Pour la première fois le pilier "#nucléaire civil" pourrait donc être "la cause" de l'échec d'une conférence d'examen du TNP #NPTRevCon#NPT2022 …
Et une bonne excuse de non-action ! https://t.co/oV18XEedeQ— Jean-Marie Collin (@jmc_nonukes) August 26, 2022
La centrale de Zaporojié, toujours sous le feu de l’artillerie
Située dans la ville d’Energodar, sur la rive gauche du Dniepr, cette centrale qui alimente la ville de Zaporojié est aux mains de l’armée russe depuis le début de son opération militaire en Ukraine. Considérée comme la plus grosse centrale d’Europe, avec ses six réacteurs nucléaires de 1 000 mégawattheures, elle représente un cinquième de la production électrique ukrainienne.
Depuis sa capture par les troupes russes le 4 mars, le président ukrainien Volodymyr Zelensky accuse Moscou de recourir à la «terreur nucléaire», mettant en garde contre une éventuelle «catastrophe nucléaire», un «nouveau Tchernobyl» qui pourrait entraîner «la fin de l’Europe». Kiev accuse régulièrement la Russie de frapper la centrale.
De son côté, le président russe Vladimir Poutine a mis en garde, lors d’un entretien avec son homologue français Emmanuel Macron le 19 août, contre la possibilité d’une «catastrophe de grande envergure» à la centrale. Il a mis en cause les «bombardements systématiques par les militaires ukrainiens du territoire de la centrale nucléaire» et appelé à éviter «une catastrophe de grande envergure qui pourrait entraîner une contamination radioactive de vastes territoires».

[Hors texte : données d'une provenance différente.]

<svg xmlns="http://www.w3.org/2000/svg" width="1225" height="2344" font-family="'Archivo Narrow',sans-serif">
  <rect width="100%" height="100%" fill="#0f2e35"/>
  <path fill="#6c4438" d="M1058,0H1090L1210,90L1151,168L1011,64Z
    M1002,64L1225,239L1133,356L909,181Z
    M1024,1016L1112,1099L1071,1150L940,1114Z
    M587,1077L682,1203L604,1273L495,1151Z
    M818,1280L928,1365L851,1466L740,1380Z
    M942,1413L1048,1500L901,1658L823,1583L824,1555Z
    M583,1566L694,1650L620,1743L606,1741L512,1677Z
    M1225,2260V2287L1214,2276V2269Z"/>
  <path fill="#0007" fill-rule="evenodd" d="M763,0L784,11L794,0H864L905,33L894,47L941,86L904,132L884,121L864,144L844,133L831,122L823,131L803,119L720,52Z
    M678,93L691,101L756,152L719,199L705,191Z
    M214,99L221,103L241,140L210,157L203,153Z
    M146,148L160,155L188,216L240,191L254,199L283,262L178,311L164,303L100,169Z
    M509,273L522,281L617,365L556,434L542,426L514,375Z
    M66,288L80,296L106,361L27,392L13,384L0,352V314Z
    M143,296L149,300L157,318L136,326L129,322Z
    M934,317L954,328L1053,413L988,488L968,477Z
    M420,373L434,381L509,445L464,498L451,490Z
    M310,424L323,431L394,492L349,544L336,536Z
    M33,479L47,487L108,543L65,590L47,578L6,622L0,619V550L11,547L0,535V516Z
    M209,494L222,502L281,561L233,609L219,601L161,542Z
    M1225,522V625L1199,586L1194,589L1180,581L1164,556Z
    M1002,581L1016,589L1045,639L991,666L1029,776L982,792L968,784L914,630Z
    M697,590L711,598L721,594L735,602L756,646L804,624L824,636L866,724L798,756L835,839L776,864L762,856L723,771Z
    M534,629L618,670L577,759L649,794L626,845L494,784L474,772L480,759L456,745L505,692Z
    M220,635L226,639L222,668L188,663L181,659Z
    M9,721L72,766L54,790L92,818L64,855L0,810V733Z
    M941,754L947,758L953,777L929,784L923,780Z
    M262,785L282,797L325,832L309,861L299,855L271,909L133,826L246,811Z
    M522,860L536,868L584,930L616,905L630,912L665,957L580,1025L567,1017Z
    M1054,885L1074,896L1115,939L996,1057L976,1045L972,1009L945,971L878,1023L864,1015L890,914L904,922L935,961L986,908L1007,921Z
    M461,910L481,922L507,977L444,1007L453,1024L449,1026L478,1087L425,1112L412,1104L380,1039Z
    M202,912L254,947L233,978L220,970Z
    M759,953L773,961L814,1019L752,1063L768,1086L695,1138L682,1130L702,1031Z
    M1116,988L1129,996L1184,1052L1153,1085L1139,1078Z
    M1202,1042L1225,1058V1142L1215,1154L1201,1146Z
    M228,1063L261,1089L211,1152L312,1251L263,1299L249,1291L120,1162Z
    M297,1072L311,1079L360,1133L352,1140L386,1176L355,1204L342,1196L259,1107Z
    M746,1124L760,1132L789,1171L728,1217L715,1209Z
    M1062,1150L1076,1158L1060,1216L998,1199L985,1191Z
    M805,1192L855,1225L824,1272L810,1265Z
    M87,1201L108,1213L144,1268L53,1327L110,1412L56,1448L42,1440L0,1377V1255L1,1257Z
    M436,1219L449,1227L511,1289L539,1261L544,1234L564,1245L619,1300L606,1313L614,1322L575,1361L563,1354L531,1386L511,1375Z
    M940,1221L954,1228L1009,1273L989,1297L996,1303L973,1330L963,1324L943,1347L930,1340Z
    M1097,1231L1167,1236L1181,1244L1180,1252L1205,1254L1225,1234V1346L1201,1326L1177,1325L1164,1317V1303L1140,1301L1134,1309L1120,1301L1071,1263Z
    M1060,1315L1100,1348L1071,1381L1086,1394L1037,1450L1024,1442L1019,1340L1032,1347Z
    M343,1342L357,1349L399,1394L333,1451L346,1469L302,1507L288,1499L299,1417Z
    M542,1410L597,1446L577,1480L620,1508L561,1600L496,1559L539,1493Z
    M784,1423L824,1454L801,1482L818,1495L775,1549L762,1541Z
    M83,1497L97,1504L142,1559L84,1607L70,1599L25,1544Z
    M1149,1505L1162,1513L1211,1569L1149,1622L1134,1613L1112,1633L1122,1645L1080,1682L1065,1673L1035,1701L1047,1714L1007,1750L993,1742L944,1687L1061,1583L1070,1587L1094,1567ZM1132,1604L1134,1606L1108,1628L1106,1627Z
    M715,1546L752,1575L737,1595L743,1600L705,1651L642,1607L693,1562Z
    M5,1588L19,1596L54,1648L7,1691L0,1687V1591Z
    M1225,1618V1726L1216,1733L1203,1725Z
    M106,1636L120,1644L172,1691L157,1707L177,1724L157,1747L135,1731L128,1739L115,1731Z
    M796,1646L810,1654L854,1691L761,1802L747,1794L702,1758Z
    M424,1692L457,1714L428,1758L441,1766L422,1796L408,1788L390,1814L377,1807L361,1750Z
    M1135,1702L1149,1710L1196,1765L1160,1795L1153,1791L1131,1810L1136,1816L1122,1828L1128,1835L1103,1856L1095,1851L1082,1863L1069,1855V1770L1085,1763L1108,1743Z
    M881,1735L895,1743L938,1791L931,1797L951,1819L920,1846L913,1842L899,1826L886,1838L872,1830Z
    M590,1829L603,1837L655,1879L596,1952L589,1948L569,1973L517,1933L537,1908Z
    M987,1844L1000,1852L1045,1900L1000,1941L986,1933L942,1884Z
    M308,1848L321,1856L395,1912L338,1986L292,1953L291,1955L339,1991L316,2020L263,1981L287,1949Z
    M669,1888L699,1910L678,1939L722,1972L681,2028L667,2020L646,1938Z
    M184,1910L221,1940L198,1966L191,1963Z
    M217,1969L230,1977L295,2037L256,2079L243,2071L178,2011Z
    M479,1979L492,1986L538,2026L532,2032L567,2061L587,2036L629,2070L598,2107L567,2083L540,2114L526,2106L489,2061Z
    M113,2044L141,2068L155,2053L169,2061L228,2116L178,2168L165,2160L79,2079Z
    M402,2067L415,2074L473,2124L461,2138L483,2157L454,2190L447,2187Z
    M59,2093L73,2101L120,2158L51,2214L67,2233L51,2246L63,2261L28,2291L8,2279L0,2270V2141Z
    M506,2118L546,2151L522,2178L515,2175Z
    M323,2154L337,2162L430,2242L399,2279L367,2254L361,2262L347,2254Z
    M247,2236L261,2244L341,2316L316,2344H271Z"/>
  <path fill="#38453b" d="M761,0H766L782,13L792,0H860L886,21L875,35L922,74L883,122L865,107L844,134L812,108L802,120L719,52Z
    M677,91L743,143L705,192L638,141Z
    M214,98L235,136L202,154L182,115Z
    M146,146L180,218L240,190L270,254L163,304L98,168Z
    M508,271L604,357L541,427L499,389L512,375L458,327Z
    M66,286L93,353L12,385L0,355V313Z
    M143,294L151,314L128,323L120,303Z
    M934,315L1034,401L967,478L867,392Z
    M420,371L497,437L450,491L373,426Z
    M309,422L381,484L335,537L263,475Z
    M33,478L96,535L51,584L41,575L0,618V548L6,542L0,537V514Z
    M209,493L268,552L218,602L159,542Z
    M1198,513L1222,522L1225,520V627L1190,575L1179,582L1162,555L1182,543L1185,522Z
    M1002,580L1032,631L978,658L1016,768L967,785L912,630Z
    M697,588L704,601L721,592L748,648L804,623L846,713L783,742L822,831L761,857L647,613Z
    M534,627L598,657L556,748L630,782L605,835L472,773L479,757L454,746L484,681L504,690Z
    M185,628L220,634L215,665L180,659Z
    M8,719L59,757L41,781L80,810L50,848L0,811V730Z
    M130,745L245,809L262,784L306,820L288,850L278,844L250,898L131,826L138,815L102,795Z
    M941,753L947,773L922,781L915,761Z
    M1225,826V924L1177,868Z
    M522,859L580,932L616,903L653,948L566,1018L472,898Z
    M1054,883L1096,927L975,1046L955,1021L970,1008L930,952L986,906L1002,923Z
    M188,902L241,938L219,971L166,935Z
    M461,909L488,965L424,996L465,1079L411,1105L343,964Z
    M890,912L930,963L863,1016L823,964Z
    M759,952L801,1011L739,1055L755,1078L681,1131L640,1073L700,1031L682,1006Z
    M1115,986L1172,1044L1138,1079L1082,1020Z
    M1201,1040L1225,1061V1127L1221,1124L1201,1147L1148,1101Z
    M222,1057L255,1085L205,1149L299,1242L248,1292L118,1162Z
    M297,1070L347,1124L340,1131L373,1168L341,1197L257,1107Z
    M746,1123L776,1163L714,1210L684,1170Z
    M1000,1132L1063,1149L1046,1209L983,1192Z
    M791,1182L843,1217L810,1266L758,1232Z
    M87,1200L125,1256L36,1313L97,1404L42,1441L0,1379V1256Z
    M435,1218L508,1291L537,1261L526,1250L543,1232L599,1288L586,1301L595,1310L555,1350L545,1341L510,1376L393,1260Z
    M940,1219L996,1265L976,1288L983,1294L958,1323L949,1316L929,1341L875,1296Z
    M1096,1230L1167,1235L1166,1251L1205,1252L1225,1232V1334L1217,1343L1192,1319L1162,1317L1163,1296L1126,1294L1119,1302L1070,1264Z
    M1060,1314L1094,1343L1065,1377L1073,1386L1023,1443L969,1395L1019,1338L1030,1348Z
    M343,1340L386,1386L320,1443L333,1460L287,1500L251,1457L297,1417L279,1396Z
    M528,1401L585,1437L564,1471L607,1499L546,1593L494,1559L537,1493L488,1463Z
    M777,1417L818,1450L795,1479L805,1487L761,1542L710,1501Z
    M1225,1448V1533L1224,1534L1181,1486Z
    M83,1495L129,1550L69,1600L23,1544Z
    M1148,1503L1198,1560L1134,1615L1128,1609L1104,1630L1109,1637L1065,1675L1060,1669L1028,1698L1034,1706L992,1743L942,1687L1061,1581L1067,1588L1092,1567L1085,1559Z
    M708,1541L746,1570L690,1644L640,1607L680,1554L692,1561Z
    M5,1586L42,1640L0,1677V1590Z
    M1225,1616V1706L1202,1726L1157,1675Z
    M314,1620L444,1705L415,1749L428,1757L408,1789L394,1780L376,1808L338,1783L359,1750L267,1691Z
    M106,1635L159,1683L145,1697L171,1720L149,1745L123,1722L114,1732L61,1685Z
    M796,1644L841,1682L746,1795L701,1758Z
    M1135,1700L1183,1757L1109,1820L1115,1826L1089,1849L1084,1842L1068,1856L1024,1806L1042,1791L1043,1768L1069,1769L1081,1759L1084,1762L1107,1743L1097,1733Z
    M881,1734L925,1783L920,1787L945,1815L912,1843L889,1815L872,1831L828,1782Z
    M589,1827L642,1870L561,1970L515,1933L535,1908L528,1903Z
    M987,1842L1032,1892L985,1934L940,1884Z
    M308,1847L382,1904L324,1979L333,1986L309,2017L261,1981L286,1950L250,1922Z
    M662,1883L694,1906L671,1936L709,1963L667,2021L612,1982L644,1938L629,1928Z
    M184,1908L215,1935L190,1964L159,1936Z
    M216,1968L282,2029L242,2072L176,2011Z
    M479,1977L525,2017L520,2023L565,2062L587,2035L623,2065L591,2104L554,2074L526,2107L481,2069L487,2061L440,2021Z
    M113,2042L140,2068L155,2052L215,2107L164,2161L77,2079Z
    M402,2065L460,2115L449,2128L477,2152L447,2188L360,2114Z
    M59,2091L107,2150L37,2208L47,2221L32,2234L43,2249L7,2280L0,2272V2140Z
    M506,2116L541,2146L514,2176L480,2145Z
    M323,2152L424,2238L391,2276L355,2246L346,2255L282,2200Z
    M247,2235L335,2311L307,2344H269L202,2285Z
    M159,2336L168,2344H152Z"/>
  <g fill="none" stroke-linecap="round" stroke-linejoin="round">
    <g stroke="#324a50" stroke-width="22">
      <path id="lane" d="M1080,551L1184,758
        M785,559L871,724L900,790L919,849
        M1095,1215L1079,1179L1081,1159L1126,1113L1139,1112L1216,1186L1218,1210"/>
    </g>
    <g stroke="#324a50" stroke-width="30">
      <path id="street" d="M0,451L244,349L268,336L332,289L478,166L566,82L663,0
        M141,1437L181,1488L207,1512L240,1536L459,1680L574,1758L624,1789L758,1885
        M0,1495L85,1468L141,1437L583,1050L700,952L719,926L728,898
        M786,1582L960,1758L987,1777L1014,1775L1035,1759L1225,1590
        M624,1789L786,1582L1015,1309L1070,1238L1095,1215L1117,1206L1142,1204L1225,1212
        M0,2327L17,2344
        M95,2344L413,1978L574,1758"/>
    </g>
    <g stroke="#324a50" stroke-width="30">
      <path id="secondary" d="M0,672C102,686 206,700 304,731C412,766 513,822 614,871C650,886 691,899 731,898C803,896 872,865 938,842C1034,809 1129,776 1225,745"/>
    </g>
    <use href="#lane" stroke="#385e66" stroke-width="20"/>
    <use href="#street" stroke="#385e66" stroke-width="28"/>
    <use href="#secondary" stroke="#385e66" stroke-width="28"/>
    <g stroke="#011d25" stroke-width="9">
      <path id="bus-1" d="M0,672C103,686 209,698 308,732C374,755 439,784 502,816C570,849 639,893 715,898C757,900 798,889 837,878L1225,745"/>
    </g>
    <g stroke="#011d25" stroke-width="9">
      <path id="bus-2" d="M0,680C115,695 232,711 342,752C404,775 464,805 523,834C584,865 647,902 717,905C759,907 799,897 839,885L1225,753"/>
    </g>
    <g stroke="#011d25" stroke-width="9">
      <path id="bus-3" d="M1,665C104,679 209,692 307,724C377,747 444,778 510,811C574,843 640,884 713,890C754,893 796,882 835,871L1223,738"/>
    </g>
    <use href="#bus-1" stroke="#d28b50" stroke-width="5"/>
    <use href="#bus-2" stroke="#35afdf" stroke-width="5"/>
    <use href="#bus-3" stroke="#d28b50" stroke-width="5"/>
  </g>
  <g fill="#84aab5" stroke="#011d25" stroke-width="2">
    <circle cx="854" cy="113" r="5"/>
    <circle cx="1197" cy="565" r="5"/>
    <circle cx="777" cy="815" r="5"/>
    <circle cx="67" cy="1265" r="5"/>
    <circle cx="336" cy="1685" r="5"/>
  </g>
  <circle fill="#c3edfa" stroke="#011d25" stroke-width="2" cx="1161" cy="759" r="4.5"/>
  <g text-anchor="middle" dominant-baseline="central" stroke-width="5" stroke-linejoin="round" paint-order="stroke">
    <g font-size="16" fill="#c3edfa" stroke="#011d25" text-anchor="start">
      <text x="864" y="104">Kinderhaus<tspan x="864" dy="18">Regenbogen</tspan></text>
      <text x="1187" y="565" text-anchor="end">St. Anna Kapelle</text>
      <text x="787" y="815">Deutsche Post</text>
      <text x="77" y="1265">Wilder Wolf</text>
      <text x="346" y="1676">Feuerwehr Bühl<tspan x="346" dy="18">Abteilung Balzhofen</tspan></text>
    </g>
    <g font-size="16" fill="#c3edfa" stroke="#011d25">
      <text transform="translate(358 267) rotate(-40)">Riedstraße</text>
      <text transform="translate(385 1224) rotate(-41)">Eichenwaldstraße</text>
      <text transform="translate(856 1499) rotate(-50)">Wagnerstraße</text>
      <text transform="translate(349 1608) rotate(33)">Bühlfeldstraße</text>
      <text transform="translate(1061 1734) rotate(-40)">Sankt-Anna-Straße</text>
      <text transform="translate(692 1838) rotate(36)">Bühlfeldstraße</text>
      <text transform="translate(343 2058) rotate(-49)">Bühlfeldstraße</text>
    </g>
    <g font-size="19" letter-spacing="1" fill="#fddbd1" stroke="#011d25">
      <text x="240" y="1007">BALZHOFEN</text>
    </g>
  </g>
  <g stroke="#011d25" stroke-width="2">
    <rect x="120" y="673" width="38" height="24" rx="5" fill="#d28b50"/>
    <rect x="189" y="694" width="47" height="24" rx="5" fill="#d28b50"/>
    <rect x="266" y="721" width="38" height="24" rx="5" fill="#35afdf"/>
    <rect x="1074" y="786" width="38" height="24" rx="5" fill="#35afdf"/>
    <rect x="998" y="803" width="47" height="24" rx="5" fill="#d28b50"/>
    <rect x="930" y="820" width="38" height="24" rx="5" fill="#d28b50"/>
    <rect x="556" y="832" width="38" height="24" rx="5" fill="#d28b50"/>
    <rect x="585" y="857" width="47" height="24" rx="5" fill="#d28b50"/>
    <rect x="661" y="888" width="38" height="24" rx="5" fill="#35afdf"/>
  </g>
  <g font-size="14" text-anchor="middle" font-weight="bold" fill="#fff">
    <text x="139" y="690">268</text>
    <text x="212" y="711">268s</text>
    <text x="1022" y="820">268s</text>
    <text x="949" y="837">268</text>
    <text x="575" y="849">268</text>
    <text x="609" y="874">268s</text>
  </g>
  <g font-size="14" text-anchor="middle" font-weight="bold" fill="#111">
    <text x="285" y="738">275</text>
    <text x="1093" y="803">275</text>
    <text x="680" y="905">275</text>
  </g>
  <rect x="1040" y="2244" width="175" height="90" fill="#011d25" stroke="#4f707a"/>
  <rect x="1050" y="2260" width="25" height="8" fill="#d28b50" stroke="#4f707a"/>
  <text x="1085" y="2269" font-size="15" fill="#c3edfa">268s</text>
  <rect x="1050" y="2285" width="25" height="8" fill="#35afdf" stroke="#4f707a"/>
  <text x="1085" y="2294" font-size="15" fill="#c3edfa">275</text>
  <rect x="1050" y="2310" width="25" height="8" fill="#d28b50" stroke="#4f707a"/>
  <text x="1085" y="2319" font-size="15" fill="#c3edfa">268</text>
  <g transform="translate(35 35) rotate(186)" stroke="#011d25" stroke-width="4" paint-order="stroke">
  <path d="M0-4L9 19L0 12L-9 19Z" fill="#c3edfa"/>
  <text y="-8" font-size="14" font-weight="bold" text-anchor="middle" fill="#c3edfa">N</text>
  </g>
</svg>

La Russie demande depuis plusieurs mois une inspection de l’Agence internationale de l’énergie atomique (AIEA), initiative à laquelle Kiev s’est catégoriquement opposé durant des mois. «La visite de la centrale ne deviendra possible que quand l’Ukraine reprendra le contrôle sur le site», écrivait début juin sur Telegram Energoatom, l’opérateur ukrainien.
D’après la conseillère du ministre ukrainien de l’Énergie, Lana Zerkal, des experts de l’agence pourraient se rendre sur place «la semaine prochaine». Le 24 août, le directeur de l’AIEA, Rafael Grossi, et celui de l’agence russe Rosatom, Alexeï Likhatchev, s’étaient rencontrés à Istanbul afin de discuter «en détail l’ensemble des sujets relatifs à l’inspection prévue par l’AIEA de la centrale nucléaire».